We can plot our predictions for all classes using a [bar chart](https://matplotlib.org/stable/api/_as_gen/matplotlib.pyplot.bar.html).

In [None]:
plt.figure(figsize=(14,5))
plt.title("Predictions")
xs = train_data.classes     # 0 to 9 for Xs, our ys are our predictions
plt.bar(xs, predictions[0]) # a bar chart
plt.xticks(xs)
plt.show()

### Saving & Loading Models

```python
# save (reload using torch.jit.load)
torch.jit.save(torch.jit.script(model), mnist_dir / f"{model_name}_scripted.pt")

# save (reload using model.load_state_dict, requires the model class!)
torch.save(model.state_dict(), mnist_dir / f"{model_name}.pt")
print(f"Saved PyTorch Model State to {mnist_dir / model_name}.pt")

# instantiate then load (you need to have defined NeuralNetwork)!
model_reloaded = NeuralNetwork().to(device)
model_reloaded.load_state_dict(torch.load(mnist_dir / f"{model_name}.pt", weights_only=True))
```

---

## To Do:

**Task 1:** Run all the cells in this notebook to train a simple NN on the MNIST dataset. While doing that, try to understand what each cell does, even if you do not understand each one of the commands seperately. The important thing is to start comprehending the whole process of the training. Training a NN in PyTorch is a great opportunity to see all the theory of training in practice. Consult [the pytorch documentation page](https://pytorch.org/docs/stable/index.html) for anything you are unsure about. 

**Task 2:** Add other images of handwritten digits in the data folder and test your model on those within the last sections where you visualise predictions on new input images. You can add images you download from the internet, or you could get more experimental e.g. create handwritten digits on paper and load them here, or create b-w digits in p5/py5 or other environments and test how the model performs on all of these cases. Test the model's limits!

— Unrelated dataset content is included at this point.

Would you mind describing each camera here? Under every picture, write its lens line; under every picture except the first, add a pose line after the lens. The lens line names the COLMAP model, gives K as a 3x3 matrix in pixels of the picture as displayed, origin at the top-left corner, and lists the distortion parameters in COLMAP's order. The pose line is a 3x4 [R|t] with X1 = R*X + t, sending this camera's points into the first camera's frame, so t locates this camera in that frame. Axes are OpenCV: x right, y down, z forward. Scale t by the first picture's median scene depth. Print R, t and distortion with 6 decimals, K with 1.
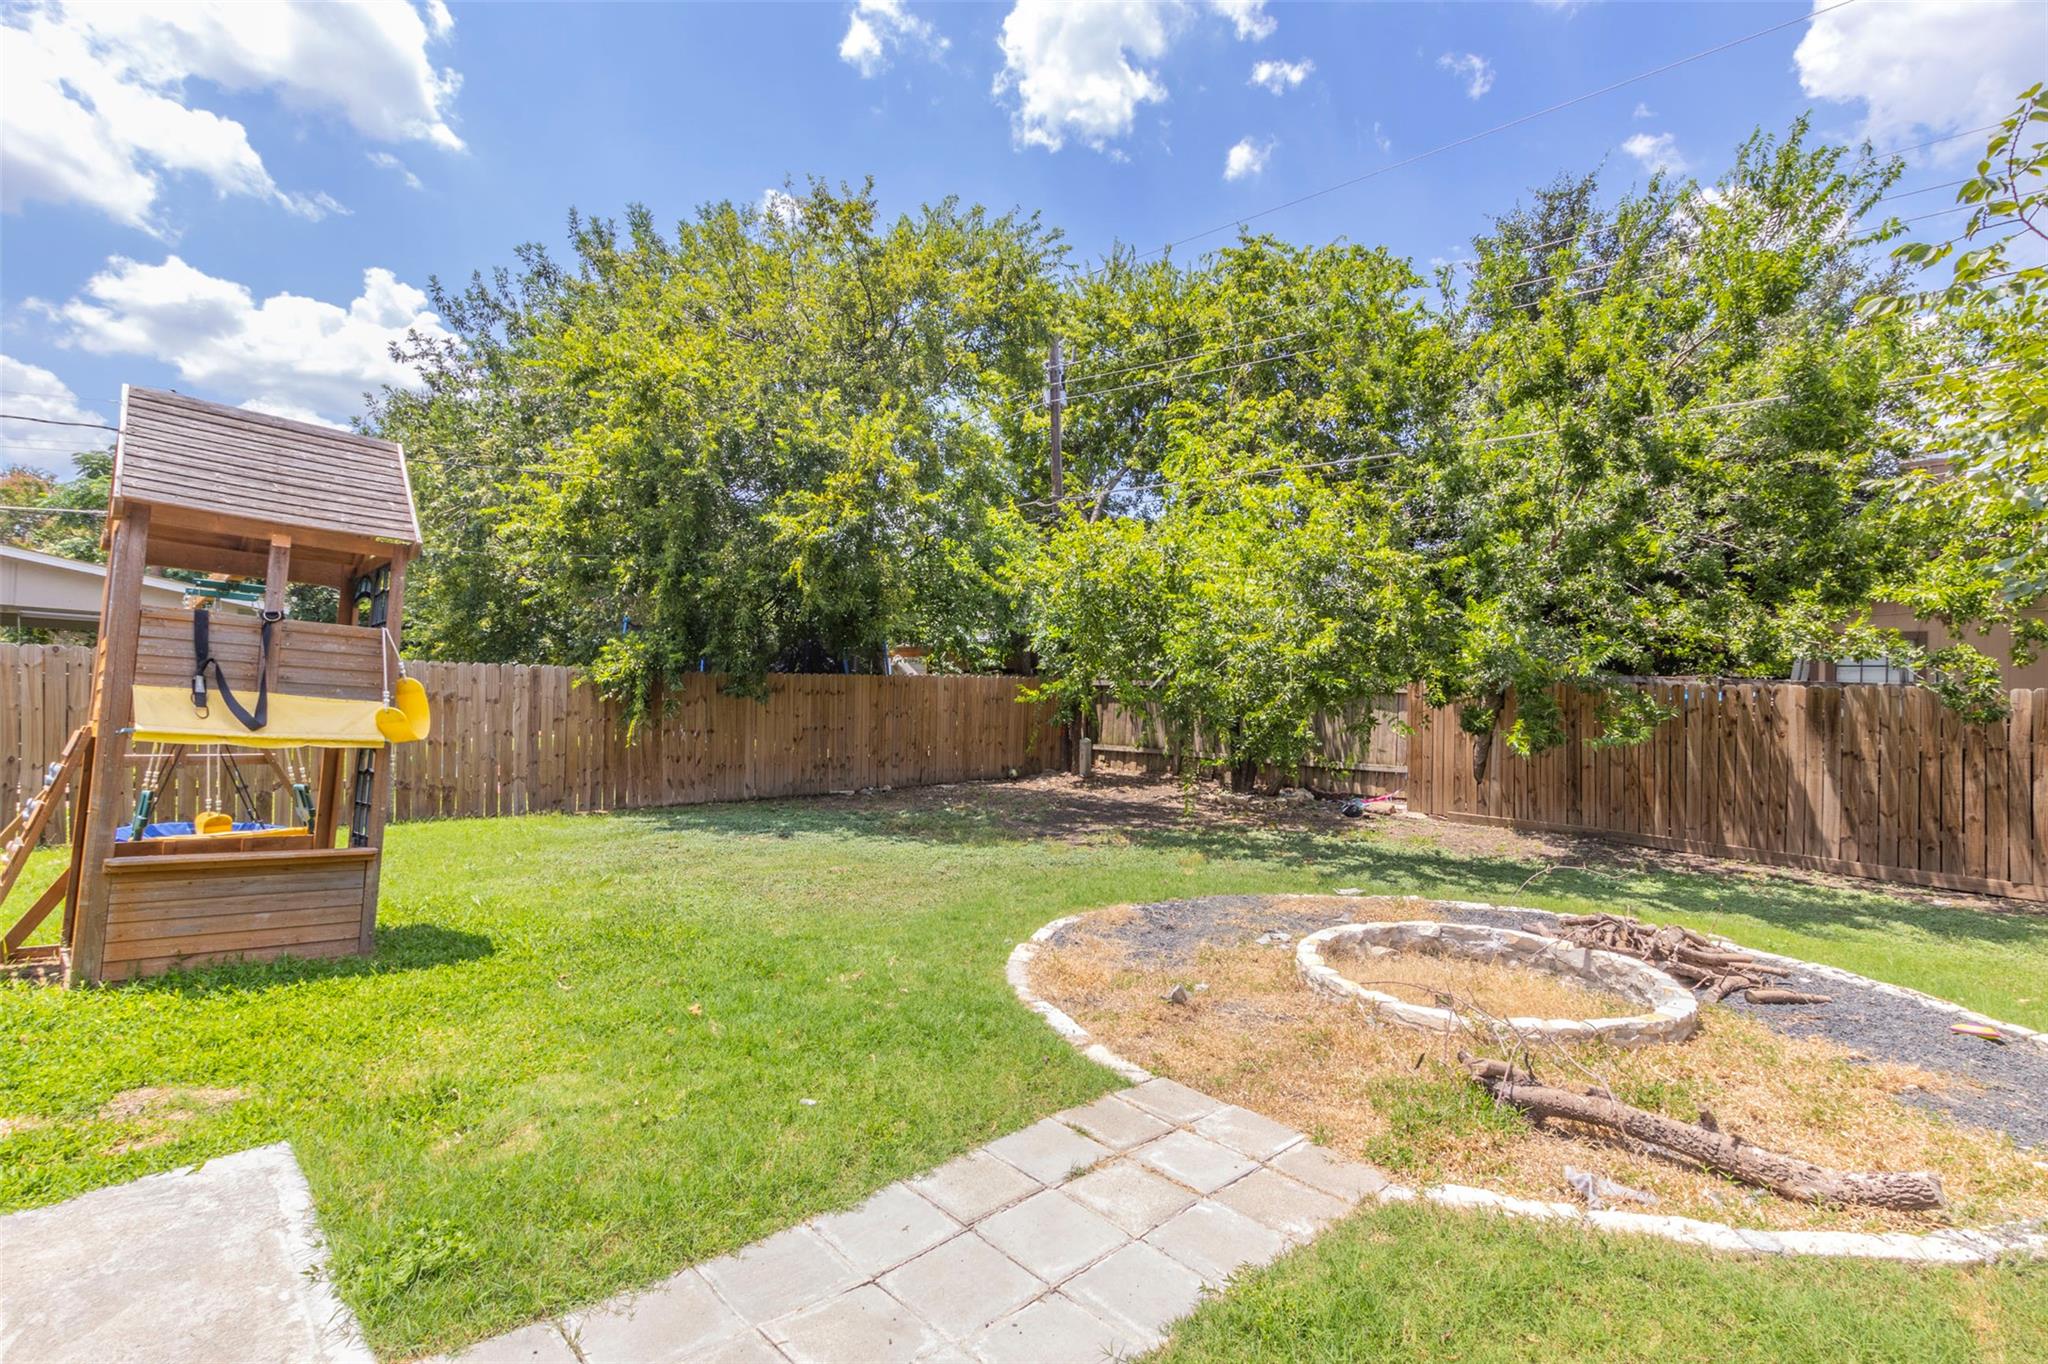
lens RADIAL K [[951.7, 0, 1010.9], [0, 951.7, 683.5], [0, 0, 1]] dist [0.000488, -0.000085]
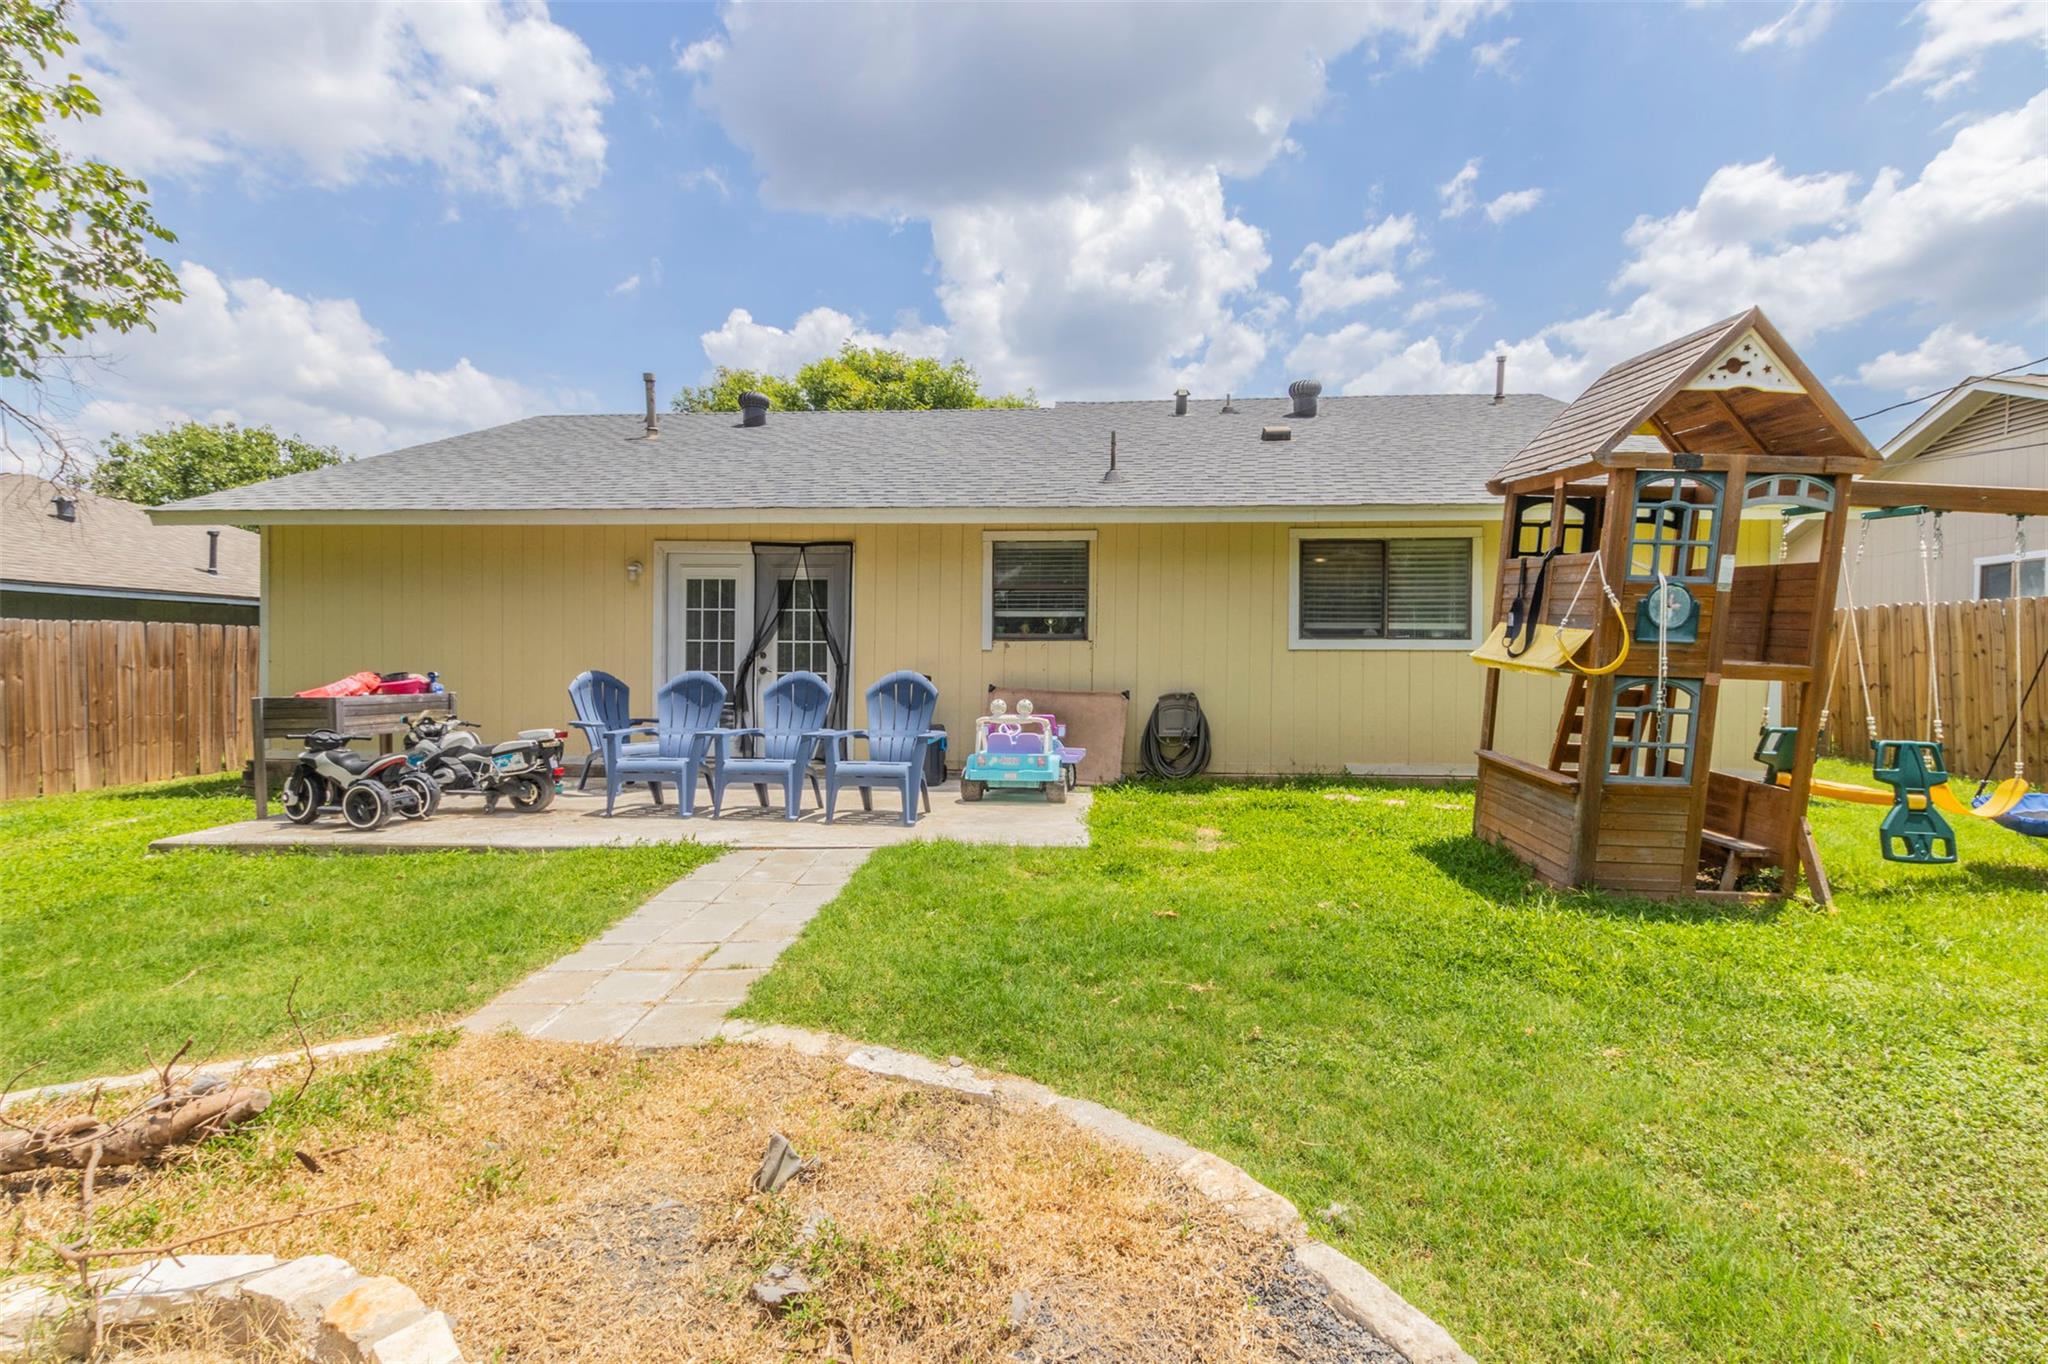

**Task 3:** Test this network on the Fashion MNIST dataset. We are currently calling `tv.datasets.MNIST`. You will instead need to call `tv.datasets.FashionMNIST`.

**Task 4:** If you feel confident, you may start exploring how to train a NN on your custom dataset. For that you may follow the instructions below. Note, that a fully connected NN like the one we use here, is not ideal for training an image classifier. Next week, we will use CNN which will be much more appropriate for this task. 

### Notes on Training on a custom dataset:

Provided that you have images in a folder like this:
```bash
main_directory/
...class_a/
......image_1.jpg
......image_2.jpg
...class_b/
......image_1.jpg
......image_2.jpg
```

You can then replace the data loading by

```python
# Model / data parameters
num_classes = # your number of classes

transforms = transforms.Compose([  
    tv.transforms.Grayscale(num_output_channels=1),
    tv.transforms.Resize(size=(28,28), antialias=True)
])

custom_data = tv.datasets.ImageFolder(
    data_dir / "custom_dataset",
    transform=transforms,
)

print(custom_data)
print("\n".join(custom_data.classes)) # should show the folder names

train_data, test_data = torch.utils.data.random_split(custom_data, [.9,.1])
print(len(train_data), len(test_data))

train_dataloader = torch.utils.data.DataLoader(train_data, batch_size=batch_size)
test_dataloader = torch.utils.data.DataLoader(test_data, batch_size=batch_size)
```

See [the documentation](https://pytorch.org/vision/main/generated/torchvision.datasets.ImageFolder.html#torchvision.datasets.ImageFolder).

Checking the contents, as well as training and testing your net, should be identical as before.